Egypt's Mubarak could get early release: lawyer
CAIRO - Agence France-Presse
Egyptians gather near Tahrir Square to protest the verdict in the trial of ousted President Hosni Mubarak in Cairo, Egypt, Saturday, Nov. 29, 2014. AP PhotoEgypt's jailed ex-president Hosni Mubarak could be released early after having served two-thirds of a corruption sentence and seeing murder charges dropped, his lawyer said on Nov. 30.
An Egyptian court on Saturday dismissed the murder charge against Mubarak over the deaths of protesters during the country's 2011 uprising.
Mubarak, who ruled Egypt for three decades until being driven from office, was also acquitted of a corruption charge but was expected to stay in jail on a three-year sentence in a separate graft case.
But his lawyer, Farid al-Deeb, told AFP that 86-year-old Mubarak could benefit from early release from the military hospital where he is being held.
Mubarak "has already served two-thirds of his sentence" when time held in preliminary detention since his 2011 arrest is taken into account, Deeb said.
"Under a recent legal amendment, there can be a release once two-thirds of a sentence has been served," he said.
Saturday's ruling dropping the murder charge enraged Mubarak's opponents, with about 1,000 people taking to a central Cairo square to denounce the government.
Police used tear gas to disperse the protesters and scattered clashes erupted, leaving two people dead and 14 wounded, according to a new toll provided by the health ministry.
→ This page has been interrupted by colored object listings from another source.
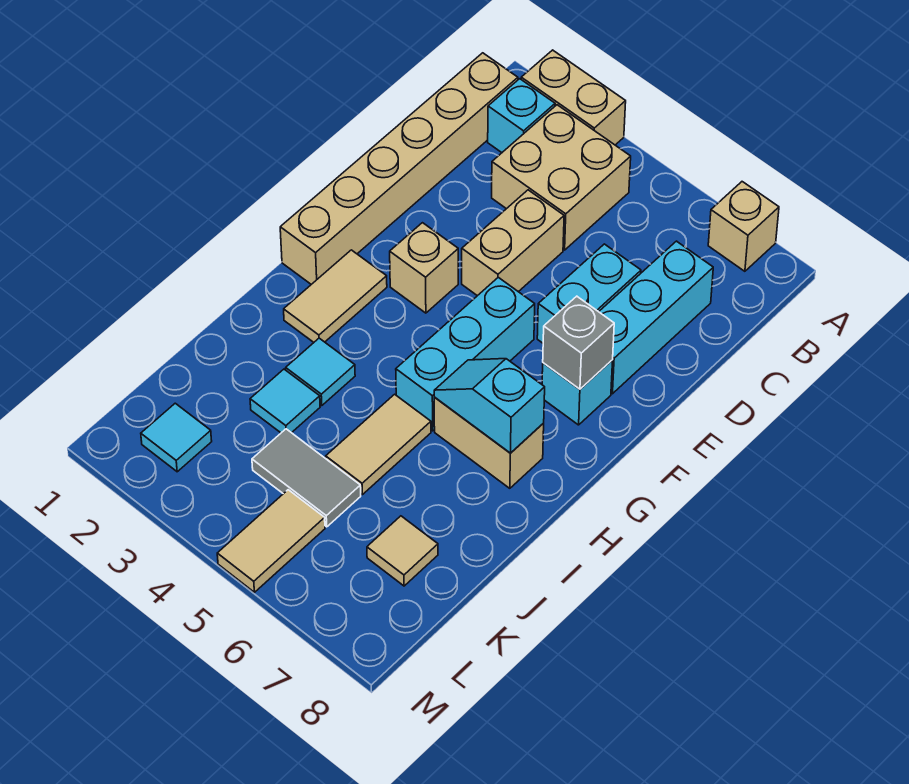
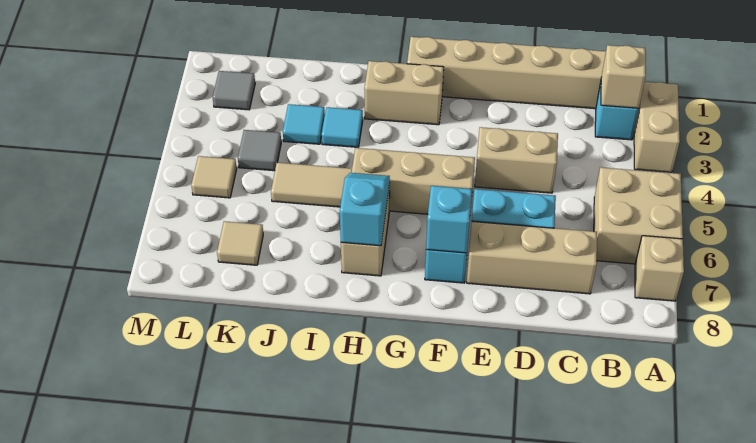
tan brick B3:C4 level 1 -> tan brick A5:B6 level 1
cyan brick C7:E7 level 1 -> tan brick C7:E7 level 1
tan brick F3 level 1 -> tan brick B2 level 2
cyan brick F5:H5 level 1 -> tan brick F5:H5 level 1
grey brick F7 level 2 -> cyan brick F7 level 2
tan tile G2:H2 level 1 -> tan brick G2:H2 level 1
grey tile K4:K5 level 1 -> grey tile K4 level 1
cyan tile L2 level 1 -> grey tile L2 level 1
tan tile L5:M5 level 1 -> tan tile L5 level 1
At least 85 people were arrested but all except four were released, human rights lawyer Ramy Ghanem told AFP.
The interior ministry confirmed in a statement the detention of four people over links to the outlawed Muslim Brotherhood of ousted president Mohamed Morsi.
The Islamist leader was overthrown by the military last year and the Muslim Brotherhood was blacklisted as a terrorist group, making membership of the movement punishable by a prison sentence.
Morsi's ouster led to a deadly crackdown on his supporters that has killed hundreds, while thousands have been arrested and jailed.
Secular and leftwing activists have not been spared, with dozens jailed for violating a contentious law limiting the right to protest.